Augmented reality (AR) implementation is even more challenging than for virtual reality (VR) as presented sounds must not only be positioned correctly but also blend with environmental sounds and respect the acoustical conditions (e.g. the reverberation of the room, the presence of objects that block and / or reflect and / or diffract sound). That means, an ideal AR system must somehow "scan" the room for finding out its acoustical properties, and continue doing that during the entire AR session.

Another challenge is that AR requires very low latency, < 30 ms for the sound to be presented from human's expectation. The latter is tricky to define, as the "expectation" can come from different sources: a virtual rendering of an object in AR glasses, or a sound captured from a real object. Similarly to how video AR system can display virtual walls surrounding a person, and might need to modify a captured image for proper shading, an audio AR system would need to capture the sound of the voice coming from that person, process it, and render with reverberation from those virtual walls.

There was and interesting AR demo presented by Magic Leap using their AR glasses (Magic Leap One) and Sennheiser AMBEO headset. In the demo, the participant could “manipulate” virtual and recorded sound sources which also had AR presentations as pulsating geometrical figures.

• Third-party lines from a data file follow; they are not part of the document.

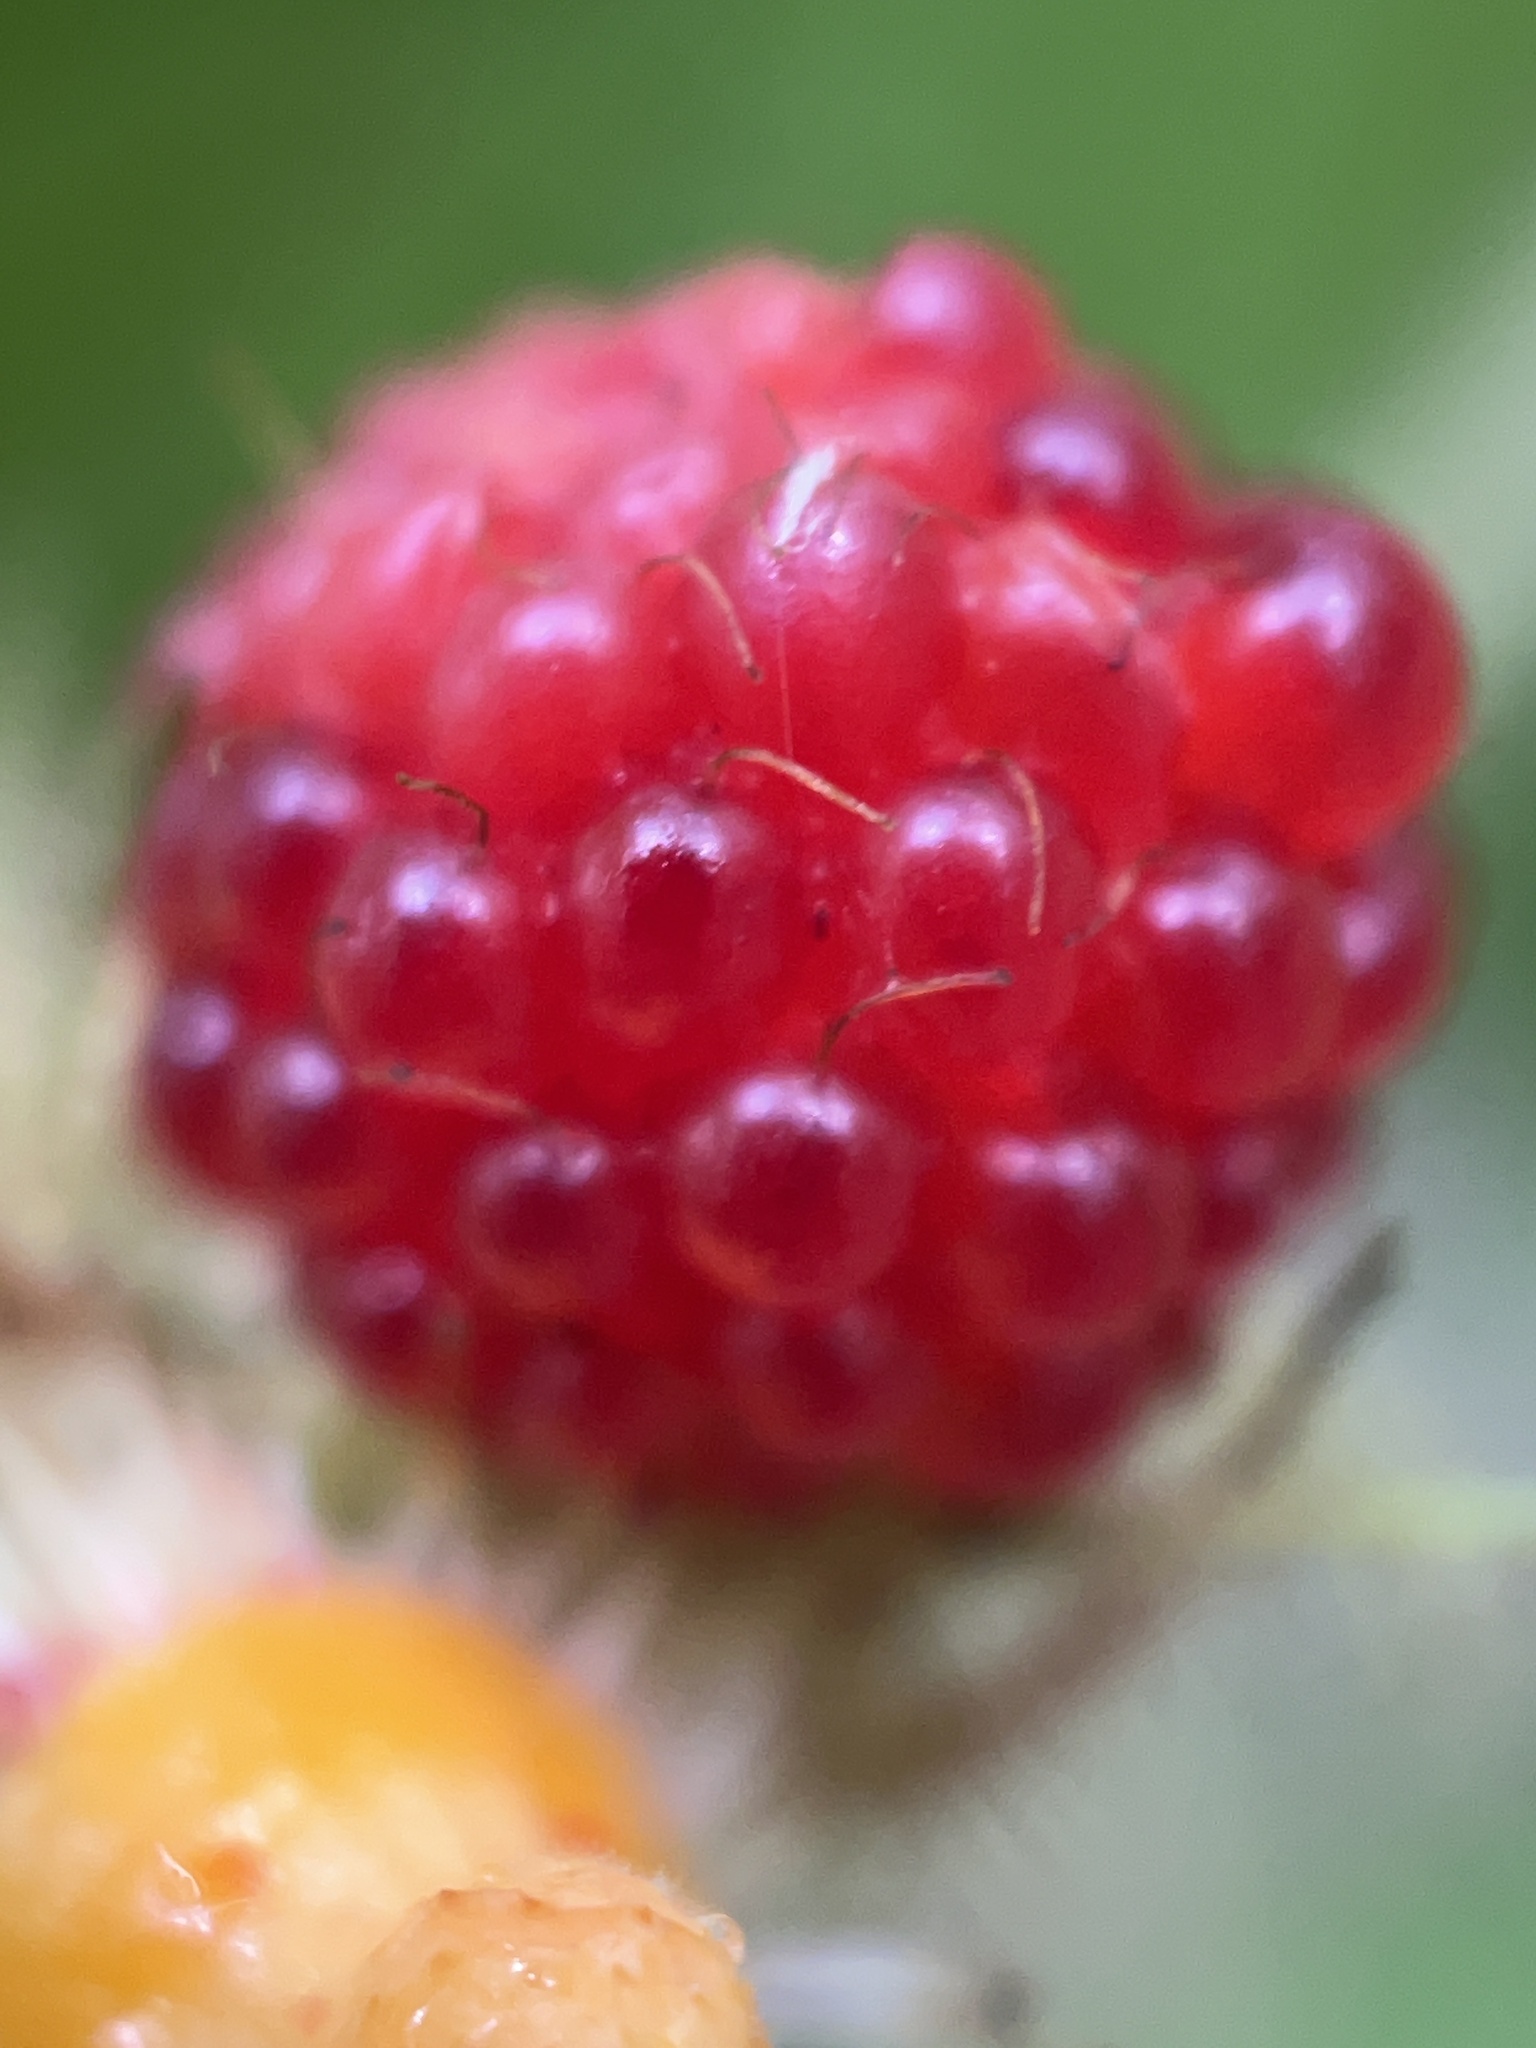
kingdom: Plantae
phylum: Tracheophyta
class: Magnoliopsida
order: Rosales
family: Rosaceae
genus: Rubus
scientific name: Rubus phoenicolasius
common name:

Another example of AR processing application is “Active hearing”, that is, boosting certain sound sources analogous to cocktail party effect phenomenon performed by human brain, but done artificially. In order to make that possible the sound field must first be "parsed" by AI into sound sources localized in space. Convolutional Neural Networks can do that from recordings done by arrays of microphones or even from binaural recordings.

Capturing of Sound Fields

This means recording environmental sounds so they can be reproduced later to recreate the original environment as close as possible. The capture can serve several purposes:

  • consumer scenarios—accompanying your photos or videos from vacation with realistic sound recordings from the place;
  • AR and VR—use of captured environmental sounds for boosting an impression of "being there" in a simulation;
  • acoustic assessments—capturing noise inside a moving car or acoustics of the room for further analysis;
  • audio devices testing—when making active audio equipment (smart speakers, noise cancelling headphones etc) it's important to be able to test it in a real audio environment: home, street, subway, without actually taking the device out of the lab.

The most straightforward approach is to use a dummy or real head with a headset that has microphones on it. Consumer-oriented equipment is affordable—Sennheiser AMBEO Headset costs about $200—but it usually has low dynamic range and higher distortion levels that can affect sound localization. Professional equipment costs much more—Brüel & Kjær type 4101-B binaural headset costs about $5000, and that doesn't include a microphone preamp, so the entire rig would cost like a budget car.

HEAD Acoustics offers an interesting solution called 3PASS where a binaural recording captured using their microphone surround array can later be reproduced on a multi-loudspeaker system in a lab. This is the equipment that can be used for audio devices testing. The microphone array looks like a headcrab. Here is the picture from HEAD's flyer:

When doing a sound field capture using a binaural microphone the resulting recording can’t be further transformed (e.g. rotated) which limits its applicability in AR and VR scenarios. For these, the sound field must be captured using an ambisonics microphone. In this case the recording is decomposed into spherical harmonics and can be further manipulated in space. Sennheiser offers AMBEO VR Mic for this, which costs $1300, but plugins for initial audio processing are free.